(EXERCISE DIRECTIONS)
The entries below contain a line with "right hip: (1271, 586)" and a line with "left elbow: (1087, 478)". Quote exactly those two lines and all lines between them.

Extracted records
----
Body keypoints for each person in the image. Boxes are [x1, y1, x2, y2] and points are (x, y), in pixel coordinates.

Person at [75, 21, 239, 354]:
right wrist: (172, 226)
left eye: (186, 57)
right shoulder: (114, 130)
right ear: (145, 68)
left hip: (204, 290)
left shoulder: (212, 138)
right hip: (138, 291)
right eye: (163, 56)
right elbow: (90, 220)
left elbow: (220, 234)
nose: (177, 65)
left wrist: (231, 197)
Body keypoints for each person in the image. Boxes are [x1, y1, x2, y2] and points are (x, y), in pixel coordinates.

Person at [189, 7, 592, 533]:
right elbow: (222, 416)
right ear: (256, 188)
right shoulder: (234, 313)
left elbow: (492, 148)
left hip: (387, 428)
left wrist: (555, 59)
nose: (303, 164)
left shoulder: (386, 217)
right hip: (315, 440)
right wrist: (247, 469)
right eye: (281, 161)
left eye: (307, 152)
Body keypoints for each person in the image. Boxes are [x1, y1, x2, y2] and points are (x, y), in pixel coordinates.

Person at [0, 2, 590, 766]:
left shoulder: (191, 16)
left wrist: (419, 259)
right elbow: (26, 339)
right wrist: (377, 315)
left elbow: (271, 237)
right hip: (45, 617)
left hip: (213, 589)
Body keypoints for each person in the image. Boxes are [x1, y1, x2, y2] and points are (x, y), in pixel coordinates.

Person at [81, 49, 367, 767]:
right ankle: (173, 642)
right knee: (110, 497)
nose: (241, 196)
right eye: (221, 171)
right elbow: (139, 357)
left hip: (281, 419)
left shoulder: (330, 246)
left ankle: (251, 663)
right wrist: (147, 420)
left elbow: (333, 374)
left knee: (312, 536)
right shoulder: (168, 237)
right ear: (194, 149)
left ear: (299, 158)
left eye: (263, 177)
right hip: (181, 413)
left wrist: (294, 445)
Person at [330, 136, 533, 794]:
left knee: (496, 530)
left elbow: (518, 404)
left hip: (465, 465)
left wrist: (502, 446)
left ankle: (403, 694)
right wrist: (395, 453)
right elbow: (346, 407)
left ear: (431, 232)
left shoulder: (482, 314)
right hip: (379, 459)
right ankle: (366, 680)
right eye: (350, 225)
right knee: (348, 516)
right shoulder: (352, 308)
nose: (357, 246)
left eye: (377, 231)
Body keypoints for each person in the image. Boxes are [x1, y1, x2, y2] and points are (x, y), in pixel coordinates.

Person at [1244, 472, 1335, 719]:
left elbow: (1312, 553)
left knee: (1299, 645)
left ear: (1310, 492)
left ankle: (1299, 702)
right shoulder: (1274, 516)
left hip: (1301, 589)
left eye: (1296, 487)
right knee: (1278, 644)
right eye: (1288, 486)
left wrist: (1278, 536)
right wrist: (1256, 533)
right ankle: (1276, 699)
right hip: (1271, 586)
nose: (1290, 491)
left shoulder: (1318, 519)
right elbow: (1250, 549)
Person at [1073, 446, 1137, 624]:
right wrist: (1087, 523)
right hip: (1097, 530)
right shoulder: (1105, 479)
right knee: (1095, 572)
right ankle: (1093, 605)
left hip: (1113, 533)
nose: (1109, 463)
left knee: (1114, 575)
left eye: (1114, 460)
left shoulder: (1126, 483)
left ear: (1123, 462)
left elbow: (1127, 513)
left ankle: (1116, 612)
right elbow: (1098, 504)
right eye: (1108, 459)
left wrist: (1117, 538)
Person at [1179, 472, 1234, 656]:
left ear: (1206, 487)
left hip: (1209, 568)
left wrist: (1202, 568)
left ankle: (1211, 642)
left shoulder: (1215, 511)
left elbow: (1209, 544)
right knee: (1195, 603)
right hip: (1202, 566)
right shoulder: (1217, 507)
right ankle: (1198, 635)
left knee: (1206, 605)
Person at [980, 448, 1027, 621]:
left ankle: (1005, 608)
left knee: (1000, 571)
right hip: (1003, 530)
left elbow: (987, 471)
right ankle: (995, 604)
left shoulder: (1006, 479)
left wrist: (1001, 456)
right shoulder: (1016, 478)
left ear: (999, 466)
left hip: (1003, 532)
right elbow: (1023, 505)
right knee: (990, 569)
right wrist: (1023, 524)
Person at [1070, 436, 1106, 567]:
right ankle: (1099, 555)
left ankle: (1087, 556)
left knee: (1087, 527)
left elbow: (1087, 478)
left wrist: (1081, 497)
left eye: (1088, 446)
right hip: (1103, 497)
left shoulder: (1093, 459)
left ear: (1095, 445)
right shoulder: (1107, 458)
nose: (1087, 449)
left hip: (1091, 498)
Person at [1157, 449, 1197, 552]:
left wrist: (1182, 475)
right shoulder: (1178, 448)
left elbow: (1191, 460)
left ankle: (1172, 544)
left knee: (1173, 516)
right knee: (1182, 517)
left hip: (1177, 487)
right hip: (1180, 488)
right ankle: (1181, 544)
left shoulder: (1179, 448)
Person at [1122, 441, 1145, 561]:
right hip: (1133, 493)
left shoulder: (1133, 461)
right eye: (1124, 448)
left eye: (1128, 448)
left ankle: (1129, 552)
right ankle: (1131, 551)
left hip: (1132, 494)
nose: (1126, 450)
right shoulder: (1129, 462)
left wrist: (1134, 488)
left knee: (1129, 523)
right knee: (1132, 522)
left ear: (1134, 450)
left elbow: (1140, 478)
----
(ANSWER)
right hip: (1271, 586)
nose: (1290, 491)
left shoulder: (1318, 519)
right elbow: (1250, 549)
Person at [1073, 446, 1137, 624]:
right wrist: (1087, 523)
right hip: (1097, 530)
right shoulder: (1105, 479)
right knee: (1095, 572)
right ankle: (1093, 605)
left hip: (1113, 533)
nose: (1109, 463)
left knee: (1114, 575)
left eye: (1114, 460)
left shoulder: (1126, 483)
left ear: (1123, 462)
left elbow: (1127, 513)
left ankle: (1116, 612)
right elbow: (1098, 504)
right eye: (1108, 459)
left wrist: (1117, 538)
Person at [1179, 472, 1234, 656]:
left ear: (1206, 487)
left hip: (1209, 568)
left wrist: (1202, 568)
left ankle: (1211, 642)
left shoulder: (1215, 511)
left elbow: (1209, 544)
right knee: (1195, 603)
right hip: (1202, 566)
right shoulder: (1217, 507)
right ankle: (1198, 635)
left knee: (1206, 605)
Person at [980, 448, 1027, 621]:
left ankle: (1005, 608)
left knee: (1000, 571)
right hip: (1003, 530)
left elbow: (987, 471)
right ankle: (995, 604)
left shoulder: (1006, 479)
left wrist: (1001, 456)
right shoulder: (1016, 478)
left ear: (999, 466)
left hip: (1003, 532)
right elbow: (1023, 505)
right knee: (990, 569)
right wrist: (1023, 524)
Person at [1070, 436, 1106, 567]:
right ankle: (1099, 555)
left ankle: (1087, 556)
left knee: (1087, 527)
left elbow: (1087, 478)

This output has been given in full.